At 04:08 PM 3/27/2009 +1300, Greg Ewing wrote:

You can't expect to improve something like that by
stuffing yield-from into the existing framework, because
the point of yield-from is to render the framework
itself unnecessary.


But it doesn't.  You still need *something* that processes the yielded 
values, since practical frameworks have various things to yield "to" - 
i/o, time, mouse clicks, whatever.  Correctly dealing with the call 
stack part is tedious to implement, sure, but it's not really the focal 
point of a microthreading framework.


I can chime in here with a use case, if an unusual one. I implemented 
just such a framework based on generator syntax for my thesis work to 
model the behaviour of software agents as a collection of interacting 
activities (microprocesses). The top layer is based on Twisted (similar 
to its _inlineCallbacks) and different schedulers decide on what to do 
with yielded values.
This is really very similar to Philip Eby's code, the main difference 
being that one uses a generic function yield_to as an extension point 
and the other one uses (subclasses of) Deferreds.
You can handle the call stack in the Deferred-based case just as 
clumsily as in the other :-).


And in my system, the "call stack" (i.e. the hierarchy of active 
microprocesses) and how it can be manipulated by the agent is actually 
the interesting part.

### INSTRUCTIONS TO FOLLOW
List the things that, according to the passage on yield-from, practical frameworks have to yield "to".

[Stored data]

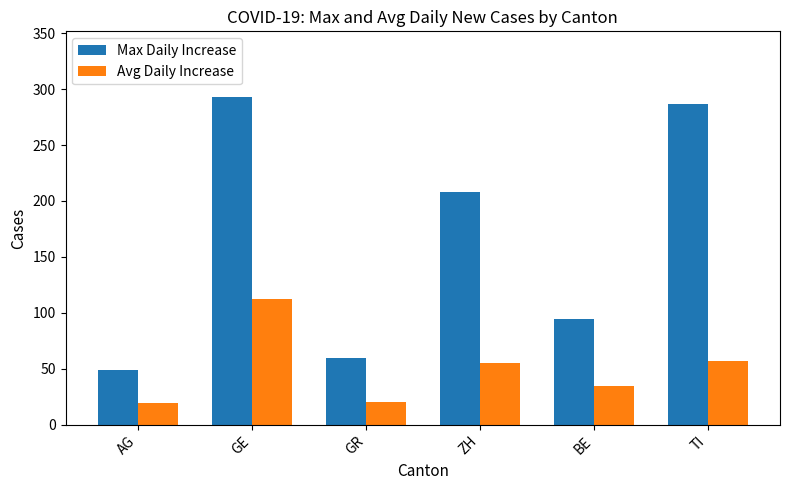

Count the number of data series in this chart.

2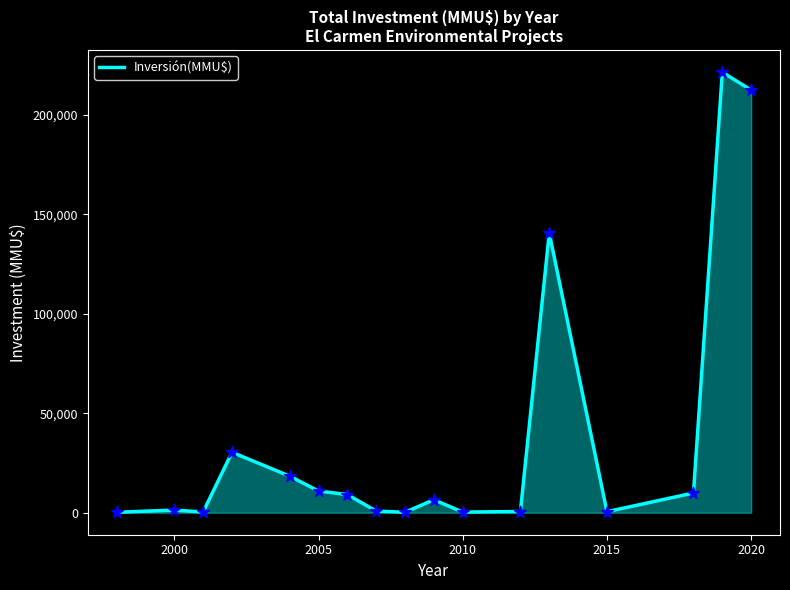

What is the maximum value shown in the chart?

221500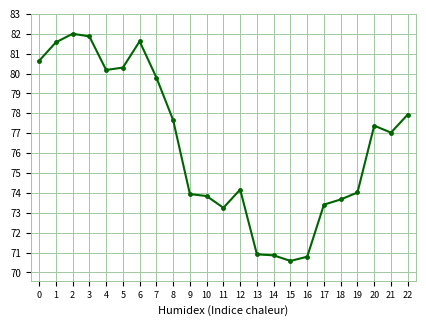

True or false: the data shows 81.6 at 1.

True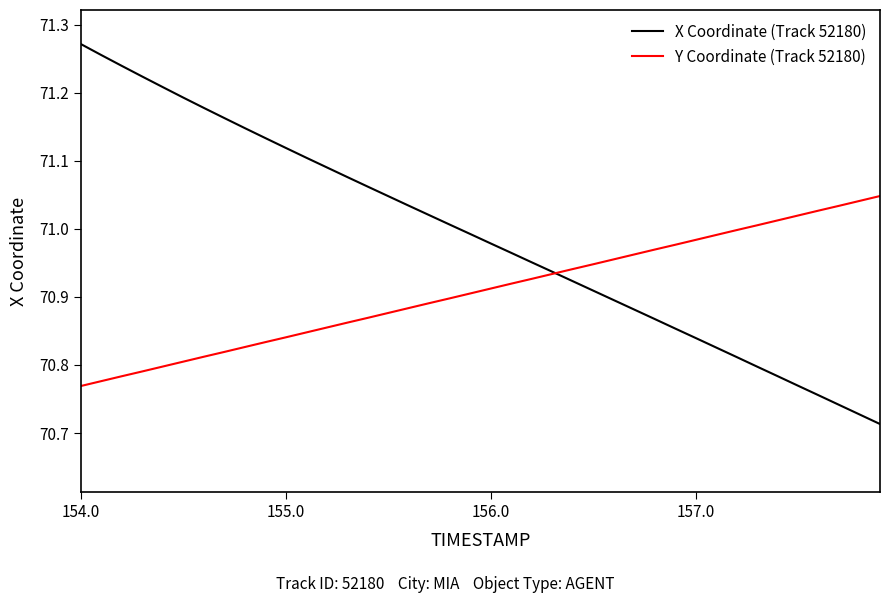

Which series has the largest range (max minus min)?

X Coordinate (Track 52180)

### ANSWER SPACE
i/o, time, mouse clicks